*What the exercise asks*: Give every line of the records below as a numbered list, leaving out the blank lines.

*Information given*:

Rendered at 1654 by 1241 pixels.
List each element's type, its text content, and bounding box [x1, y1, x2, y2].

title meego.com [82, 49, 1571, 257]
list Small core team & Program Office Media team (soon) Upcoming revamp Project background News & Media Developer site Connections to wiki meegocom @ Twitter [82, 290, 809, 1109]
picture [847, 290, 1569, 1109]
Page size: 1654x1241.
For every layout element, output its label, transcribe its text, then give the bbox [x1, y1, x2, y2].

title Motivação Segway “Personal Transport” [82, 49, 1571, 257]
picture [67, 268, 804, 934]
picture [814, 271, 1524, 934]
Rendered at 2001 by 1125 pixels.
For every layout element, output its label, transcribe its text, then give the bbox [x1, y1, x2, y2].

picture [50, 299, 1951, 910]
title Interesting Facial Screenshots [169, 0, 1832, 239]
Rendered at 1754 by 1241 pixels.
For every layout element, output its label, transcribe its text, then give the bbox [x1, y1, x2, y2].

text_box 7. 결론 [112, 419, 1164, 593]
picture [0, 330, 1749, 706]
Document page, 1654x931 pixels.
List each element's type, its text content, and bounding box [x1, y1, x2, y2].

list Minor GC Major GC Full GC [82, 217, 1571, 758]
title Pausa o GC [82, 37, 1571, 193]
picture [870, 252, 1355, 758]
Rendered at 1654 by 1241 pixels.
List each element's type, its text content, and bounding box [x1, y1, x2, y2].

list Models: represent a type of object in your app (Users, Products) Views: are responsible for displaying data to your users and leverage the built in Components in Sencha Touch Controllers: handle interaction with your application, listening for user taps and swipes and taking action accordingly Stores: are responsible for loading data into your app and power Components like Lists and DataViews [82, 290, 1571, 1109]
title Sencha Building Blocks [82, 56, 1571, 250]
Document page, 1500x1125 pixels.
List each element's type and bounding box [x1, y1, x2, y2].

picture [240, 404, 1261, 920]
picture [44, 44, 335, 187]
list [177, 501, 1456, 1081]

*Answer for this exercise*:
1. Rendered at 1654 by 1241 pixels.
2. List each element's type, its text content, and bounding box [x1, y1, x2, y2].
3. title meego.com [82, 49, 1571, 257]
4. list Small core team & Program Office Media team (soon) Upcoming revamp Project background News & Media Developer site Connections to wiki meegocom @ Twitter [82, 290, 809, 1109]
5. picture [847, 290, 1569, 1109]
6. Page size: 1654x1241.
7. For every layout element, output its label, transcribe its text, then give the bbox [x1, y1, x2, y2].
8. title Motivação Segway “Personal Transport” [82, 49, 1571, 257]
9. picture [67, 268, 804, 934]
10. picture [814, 271, 1524, 934]
11. Rendered at 2001 by 1125 pixels.
12. For every layout element, output its label, transcribe its text, then give the bbox [x1, y1, x2, y2].
13. picture [50, 299, 1951, 910]
14. title Interesting Facial Screenshots [169, 0, 1832, 239]
15. Rendered at 1754 by 1241 pixels.
16. For every layout element, output its label, transcribe its text, then give the bbox [x1, y1, x2, y2].
17. text_box 7. 결론 [112, 419, 1164, 593]
18. picture [0, 330, 1749, 706]
19. Document page, 1654x931 pixels.
20. List each element's type, its text content, and bounding box [x1, y1, x2, y2].
21. list Minor GC Major GC Full GC [82, 217, 1571, 758]
22. title Pausa o GC [82, 37, 1571, 193]
23. picture [870, 252, 1355, 758]
24. Rendered at 1654 by 1241 pixels.
25. List each element's type, its text content, and bounding box [x1, y1, x2, y2].
26. list Models: represent a type of object in your app (Users, Products) Views: are responsible for displaying data to your users and leverage the built in Components in Sencha Touch Controllers: handle interaction with your application, listening for user taps and swipes and taking action accordingly Stores: are responsible for loading data into your app and power Components like Lists and DataViews [82, 290, 1571, 1109]
27. title Sencha Building Blocks [82, 56, 1571, 250]
28. Document page, 1500x1125 pixels.
29. List each element's type and bounding box [x1, y1, x2, y2].
30. picture [240, 404, 1261, 920]
31. picture [44, 44, 335, 187]
32. list [177, 501, 1456, 1081]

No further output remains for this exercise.